A programming glitch in the system used by American Airlines to roster flights to pilots allowed the flight crew to leave the Dallas-Fort Worth-based airline with 12,000 flights in July without any pilots actually rostered to fly them.
The bug appears to have happened on Friday when the trip swap with open time system, the roster software, mistakenly permitted pilots to drop blocks of flights known as “sequences” that had previously been assigned to them back into the system.
A large number of pilots allegedly noticed the mistake and returned 2,000 sequences to the trading system.
Approximately 12,000 flights or 37,000 flying hours were a result of the dropped sequences, according to insiders quoted by Twitter user @xJonNYC.
The union that represents AA’s pilots blamed “mismanagement” within the company as American Airlines rushed to fix the problem.
The Allied Pilots Association said it planned to use the fiasco as the pressure in contract talks to obtain incentives for pilots to work during the holidays.

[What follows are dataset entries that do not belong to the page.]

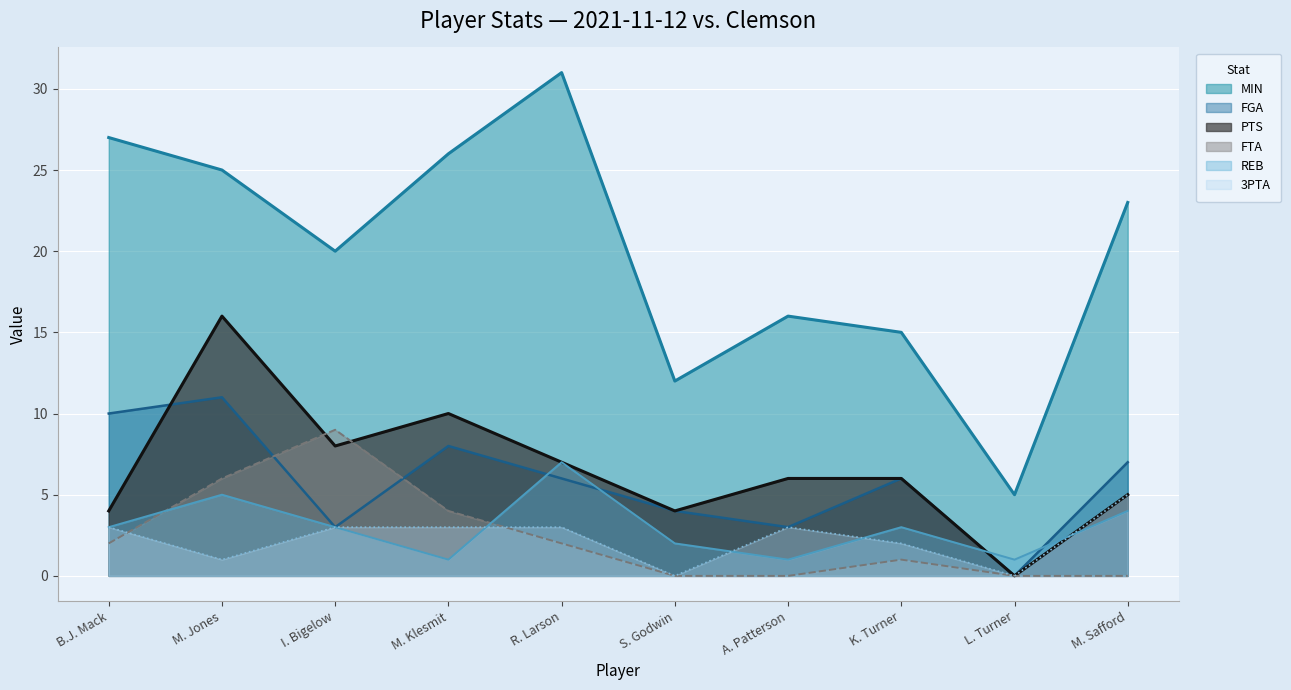

What is the spread (max minus min) of values at I. Bigelow?

17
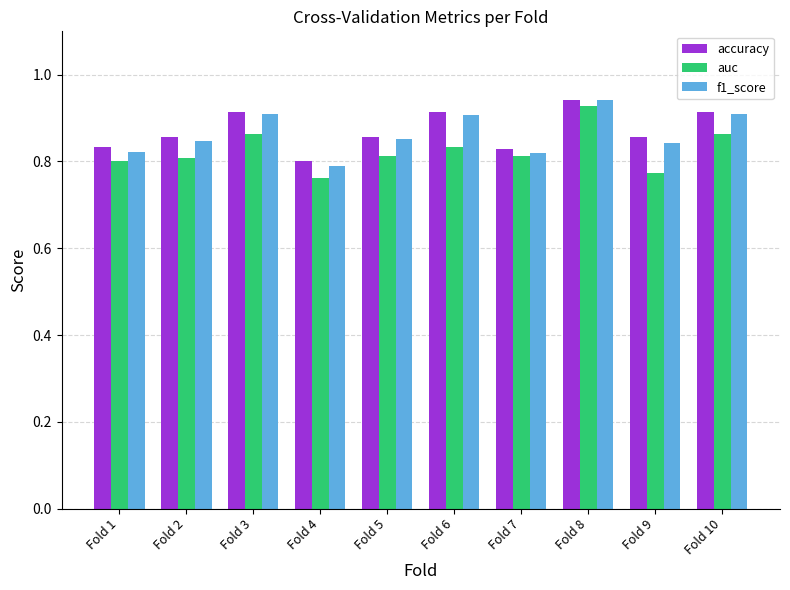

The value of auc at Fold 10 is 0.3. True or false?

False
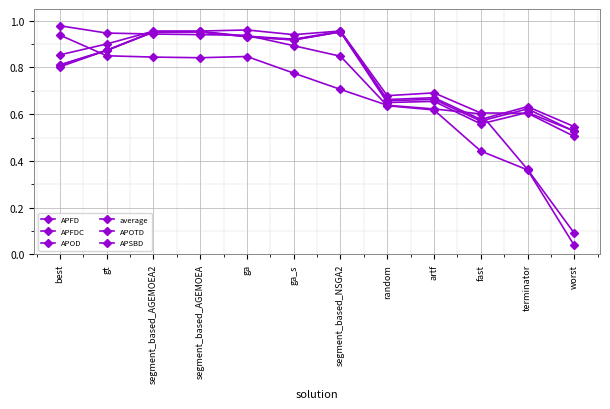

Is this an area chart (filled region under the line)?

No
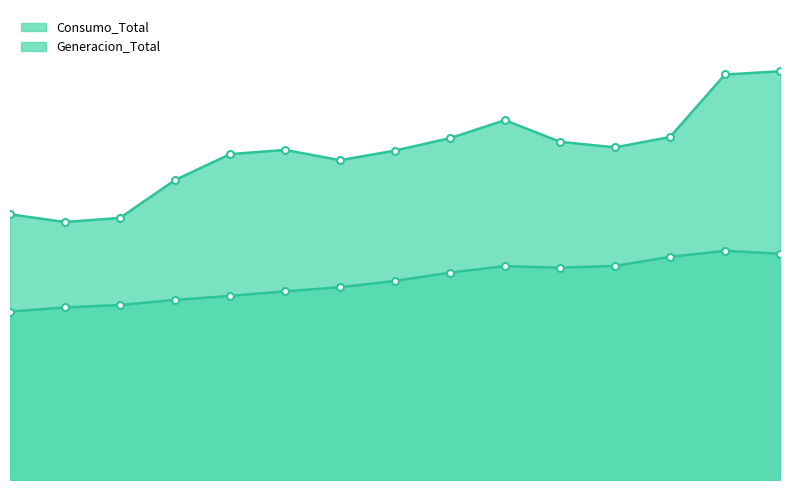

Is it true that Generacion_Total equals 74453.2 at 2016?

True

In a statement, a spokesperson for American confirmed the glitch, saying: “Our pilot trip trading system experienced a technical issue. As a result of this technical issue, certain trip trading transactions were able to be processed when it shouldn’t have been permitted.”
“We have restored the vast majority of the affected trips and do not anticipate any operational impact because of this issue,” the statement continued.
As we approach the Fourth of July weekend, all eyes are on the major U.S. airlines due to concerns that even the smallest inconvenience could result in a catastrophic operational breakdown.
American Airlines recently extended a two-year offer to pilots that included a pay increase of up to 16.9%.
Pilots at the airline have not yet approved the agreement, and negotiations with the Allied Pilots Association are still ongoing.